Said a nurse in a government hospital in Gorakhpur: "Children with pneumonia reach this hospital so late because of poor awareness, lack of resources to go to a city hospital or other reasons. On the first instance usually people either self-treat pneumonia or go to their local pharmacy or doctor. By the time they reach us the child is mostly in a serious condition."

 Said Indravati, a slum resident: "Although my grandson got treatment for pneumonia in government hospital but we went only when there was no response in his condition at the local clinic. Also the cost of going to the hospital which is about 15 km away, leaving our daily labour work, missing out on our daily wage, and attending to the child in the hospital is prohibitive and makes it very difficult for us to access such services upon first instance of symptoms. Usually when nothing else is working we go to the big government hospital. Why else will we go there?"
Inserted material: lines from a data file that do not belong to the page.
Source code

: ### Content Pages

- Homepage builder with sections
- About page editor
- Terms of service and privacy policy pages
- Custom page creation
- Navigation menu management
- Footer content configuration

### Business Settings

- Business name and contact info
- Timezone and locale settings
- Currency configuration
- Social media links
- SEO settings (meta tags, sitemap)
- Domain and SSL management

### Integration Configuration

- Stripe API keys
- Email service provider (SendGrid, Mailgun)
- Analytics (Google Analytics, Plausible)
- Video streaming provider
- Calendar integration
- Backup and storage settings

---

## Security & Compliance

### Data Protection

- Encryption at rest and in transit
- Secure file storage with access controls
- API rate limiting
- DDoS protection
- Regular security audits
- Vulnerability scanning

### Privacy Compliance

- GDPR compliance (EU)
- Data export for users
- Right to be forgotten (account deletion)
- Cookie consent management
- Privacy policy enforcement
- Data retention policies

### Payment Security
She is right. Why are healthcare workers in local primary healthcare centre not well equipped to treat pneumonia? Why is pneumonia vaccination not being provided in the national immunization programme run by the Government of India? Why is pneumonia which is preventable and curable - allowed to become the single largest cause of childhood mortality for children below the age of 5 years?

Let us hope that the government's Planning Commission that is currently preparing the 12th Five Year Plan (2012-2017) reviews the immunization programme and integrates pneumonia vaccination as well.